Image and design file data
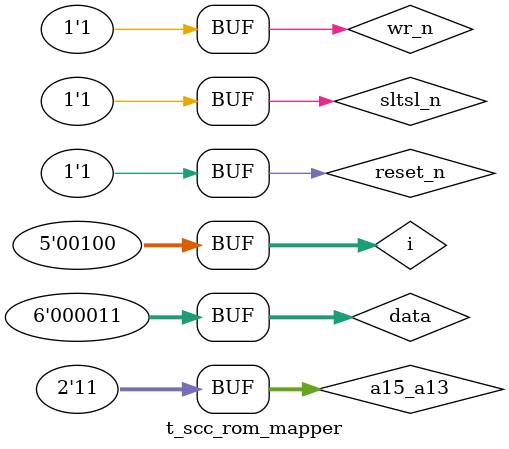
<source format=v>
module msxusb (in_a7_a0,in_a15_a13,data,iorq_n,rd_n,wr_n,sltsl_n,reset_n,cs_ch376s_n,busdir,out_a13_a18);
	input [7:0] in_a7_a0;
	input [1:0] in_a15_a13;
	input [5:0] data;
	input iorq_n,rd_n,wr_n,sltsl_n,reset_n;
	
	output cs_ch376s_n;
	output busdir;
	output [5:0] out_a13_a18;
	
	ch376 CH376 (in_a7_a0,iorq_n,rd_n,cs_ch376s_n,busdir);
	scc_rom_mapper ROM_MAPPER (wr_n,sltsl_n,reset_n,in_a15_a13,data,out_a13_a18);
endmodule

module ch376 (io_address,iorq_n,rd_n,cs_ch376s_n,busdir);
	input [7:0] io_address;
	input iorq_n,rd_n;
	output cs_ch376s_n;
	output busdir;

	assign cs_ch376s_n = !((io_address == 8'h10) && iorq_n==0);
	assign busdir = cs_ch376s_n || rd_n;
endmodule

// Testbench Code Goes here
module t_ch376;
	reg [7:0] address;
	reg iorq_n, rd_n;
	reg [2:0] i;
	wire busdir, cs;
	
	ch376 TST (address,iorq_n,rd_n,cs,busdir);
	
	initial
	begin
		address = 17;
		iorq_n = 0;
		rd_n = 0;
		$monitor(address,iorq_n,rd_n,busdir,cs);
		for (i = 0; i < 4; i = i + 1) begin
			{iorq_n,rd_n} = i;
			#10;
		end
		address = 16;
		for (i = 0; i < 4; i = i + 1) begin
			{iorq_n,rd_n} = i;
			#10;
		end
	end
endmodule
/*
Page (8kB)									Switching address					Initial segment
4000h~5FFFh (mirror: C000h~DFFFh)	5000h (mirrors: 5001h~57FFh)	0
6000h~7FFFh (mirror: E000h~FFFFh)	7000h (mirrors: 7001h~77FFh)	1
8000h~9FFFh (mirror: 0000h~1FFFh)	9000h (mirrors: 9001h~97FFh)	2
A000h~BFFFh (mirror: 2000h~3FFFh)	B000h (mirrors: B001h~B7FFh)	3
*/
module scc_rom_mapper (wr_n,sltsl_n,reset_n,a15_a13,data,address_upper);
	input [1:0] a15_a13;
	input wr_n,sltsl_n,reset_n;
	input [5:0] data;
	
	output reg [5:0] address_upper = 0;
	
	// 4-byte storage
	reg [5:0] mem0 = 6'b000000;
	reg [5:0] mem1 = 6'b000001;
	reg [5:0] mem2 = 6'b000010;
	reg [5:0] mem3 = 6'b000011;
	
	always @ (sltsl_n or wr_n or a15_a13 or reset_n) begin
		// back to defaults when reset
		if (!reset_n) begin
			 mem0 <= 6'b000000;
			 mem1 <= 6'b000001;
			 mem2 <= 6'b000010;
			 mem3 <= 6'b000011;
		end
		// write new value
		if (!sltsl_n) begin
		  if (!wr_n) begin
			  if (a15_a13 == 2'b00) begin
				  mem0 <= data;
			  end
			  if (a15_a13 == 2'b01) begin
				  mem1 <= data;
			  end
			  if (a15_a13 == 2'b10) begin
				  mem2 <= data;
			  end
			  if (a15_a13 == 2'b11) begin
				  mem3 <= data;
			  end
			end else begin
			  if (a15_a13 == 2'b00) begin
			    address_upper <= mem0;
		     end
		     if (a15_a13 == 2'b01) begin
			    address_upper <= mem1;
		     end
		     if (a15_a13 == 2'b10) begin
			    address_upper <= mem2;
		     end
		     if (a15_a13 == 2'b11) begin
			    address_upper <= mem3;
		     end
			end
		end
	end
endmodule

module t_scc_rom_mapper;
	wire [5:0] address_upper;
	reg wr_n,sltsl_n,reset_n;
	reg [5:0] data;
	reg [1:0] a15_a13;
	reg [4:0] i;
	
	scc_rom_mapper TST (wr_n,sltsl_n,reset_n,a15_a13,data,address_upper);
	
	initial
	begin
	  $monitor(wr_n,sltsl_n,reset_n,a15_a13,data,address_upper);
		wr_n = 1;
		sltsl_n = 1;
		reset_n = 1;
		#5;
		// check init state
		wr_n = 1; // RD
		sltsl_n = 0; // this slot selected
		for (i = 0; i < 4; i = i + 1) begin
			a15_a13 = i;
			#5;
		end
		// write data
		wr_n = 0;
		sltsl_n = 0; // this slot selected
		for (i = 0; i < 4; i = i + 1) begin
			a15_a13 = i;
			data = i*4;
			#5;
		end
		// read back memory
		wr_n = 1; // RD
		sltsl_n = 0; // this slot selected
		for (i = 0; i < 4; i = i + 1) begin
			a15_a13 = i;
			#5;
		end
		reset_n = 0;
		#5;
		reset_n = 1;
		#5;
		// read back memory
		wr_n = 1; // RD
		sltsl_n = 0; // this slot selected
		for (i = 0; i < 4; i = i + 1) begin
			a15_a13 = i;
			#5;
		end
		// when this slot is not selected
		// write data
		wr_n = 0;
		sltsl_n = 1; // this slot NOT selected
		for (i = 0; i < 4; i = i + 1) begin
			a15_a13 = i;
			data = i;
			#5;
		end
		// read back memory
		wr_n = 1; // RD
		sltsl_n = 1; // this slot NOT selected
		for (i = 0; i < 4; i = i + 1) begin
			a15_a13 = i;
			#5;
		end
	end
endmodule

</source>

## WORK INSTRUCTIONS:
A word-for-word copy of all the data is required, minus the pictures.

## SOLUTION TO THIS TASK:
<source format=v>
module msxusb (in_a7_a0,in_a15_a13,data,iorq_n,rd_n,wr_n,sltsl_n,reset_n,cs_ch376s_n,busdir,out_a13_a18);
	input [7:0] in_a7_a0;
	input [1:0] in_a15_a13;
	input [5:0] data;
	input iorq_n,rd_n,wr_n,sltsl_n,reset_n;
	
	output cs_ch376s_n;
	output busdir;
	output [5:0] out_a13_a18;
	
	ch376 CH376 (in_a7_a0,iorq_n,rd_n,cs_ch376s_n,busdir);
	scc_rom_mapper ROM_MAPPER (wr_n,sltsl_n,reset_n,in_a15_a13,data,out_a13_a18);
endmodule

module ch376 (io_address,iorq_n,rd_n,cs_ch376s_n,busdir);
	input [7:0] io_address;
	input iorq_n,rd_n;
	output cs_ch376s_n;
	output busdir;

	assign cs_ch376s_n = !((io_address == 8'h10) && iorq_n==0);
	assign busdir = cs_ch376s_n || rd_n;
endmodule

// Testbench Code Goes here
module t_ch376;
	reg [7:0] address;
	reg iorq_n, rd_n;
	reg [2:0] i;
	wire busdir, cs;
	
	ch376 TST (address,iorq_n,rd_n,cs,busdir);
	
	initial
	begin
		address = 17;
		iorq_n = 0;
		rd_n = 0;
		$monitor(address,iorq_n,rd_n,busdir,cs);
		for (i = 0; i < 4; i = i + 1) begin
			{iorq_n,rd_n} = i;
			#10;
		end
		address = 16;
		for (i = 0; i < 4; i = i + 1) begin
			{iorq_n,rd_n} = i;
			#10;
		end
	end
endmodule
/*
Page (8kB)									Switching address					Initial segment
4000h~5FFFh (mirror: C000h~DFFFh)	5000h (mirrors: 5001h~57FFh)	0
6000h~7FFFh (mirror: E000h~FFFFh)	7000h (mirrors: 7001h~77FFh)	1
8000h~9FFFh (mirror: 0000h~1FFFh)	9000h (mirrors: 9001h~97FFh)	2
A000h~BFFFh (mirror: 2000h~3FFFh)	B000h (mirrors: B001h~B7FFh)	3
*/
module scc_rom_mapper (wr_n,sltsl_n,reset_n,a15_a13,data,address_upper);
	input [1:0] a15_a13;
	input wr_n,sltsl_n,reset_n;
	input [5:0] data;
	
	output reg [5:0] address_upper = 0;
	
	// 4-byte storage
	reg [5:0] mem0 = 6'b000000;
	reg [5:0] mem1 = 6'b000001;
	reg [5:0] mem2 = 6'b000010;
	reg [5:0] mem3 = 6'b000011;
	
	always @ (sltsl_n or wr_n or a15_a13 or reset_n) begin
		// back to defaults when reset
		if (!reset_n) begin
			 mem0 <= 6'b000000;
			 mem1 <= 6'b000001;
			 mem2 <= 6'b000010;
			 mem3 <= 6'b000011;
		end
		// write new value
		if (!sltsl_n) begin
		  if (!wr_n) begin
			  if (a15_a13 == 2'b00) begin
				  mem0 <= data;
			  end
			  if (a15_a13 == 2'b01) begin
				  mem1 <= data;
			  end
			  if (a15_a13 == 2'b10) begin
				  mem2 <= data;
			  end
			  if (a15_a13 == 2'b11) begin
				  mem3 <= data;
			  end
			end else begin
			  if (a15_a13 == 2'b00) begin
			    address_upper <= mem0;
		     end
		     if (a15_a13 == 2'b01) begin
			    address_upper <= mem1;
		     end
		     if (a15_a13 == 2'b10) begin
			    address_upper <= mem2;
		     end
		     if (a15_a13 == 2'b11) begin
			    address_upper <= mem3;
		     end
			end
		end
	end
endmodule

module t_scc_rom_mapper;
	wire [5:0] address_upper;
	reg wr_n,sltsl_n,reset_n;
	reg [5:0] data;
	reg [1:0] a15_a13;
	reg [4:0] i;
	
	scc_rom_mapper TST (wr_n,sltsl_n,reset_n,a15_a13,data,address_upper);
	
	initial
	begin
	  $monitor(wr_n,sltsl_n,reset_n,a15_a13,data,address_upper);
		wr_n = 1;
		sltsl_n = 1;
		reset_n = 1;
		#5;
		// check init state
		wr_n = 1; // RD
		sltsl_n = 0; // this slot selected
		for (i = 0; i < 4; i = i + 1) begin
			a15_a13 = i;
			#5;
		end
		// write data
		wr_n = 0;
		sltsl_n = 0; // this slot selected
		for (i = 0; i < 4; i = i + 1) begin
			a15_a13 = i;
			data = i*4;
			#5;
		end
		// read back memory
		wr_n = 1; // RD
		sltsl_n = 0; // this slot selected
		for (i = 0; i < 4; i = i + 1) begin
			a15_a13 = i;
			#5;
		end
		reset_n = 0;
		#5;
		reset_n = 1;
		#5;
		// read back memory
		wr_n = 1; // RD
		sltsl_n = 0; // this slot selected
		for (i = 0; i < 4; i = i + 1) begin
			a15_a13 = i;
			#5;
		end
		// when this slot is not selected
		// write data
		wr_n = 0;
		sltsl_n = 1; // this slot NOT selected
		for (i = 0; i < 4; i = i + 1) begin
			a15_a13 = i;
			data = i;
			#5;
		end
		// read back memory
		wr_n = 1; // RD
		sltsl_n = 1; // this slot NOT selected
		for (i = 0; i < 4; i = i + 1) begin
			a15_a13 = i;
			#5;
		end
	end
endmodule

</source>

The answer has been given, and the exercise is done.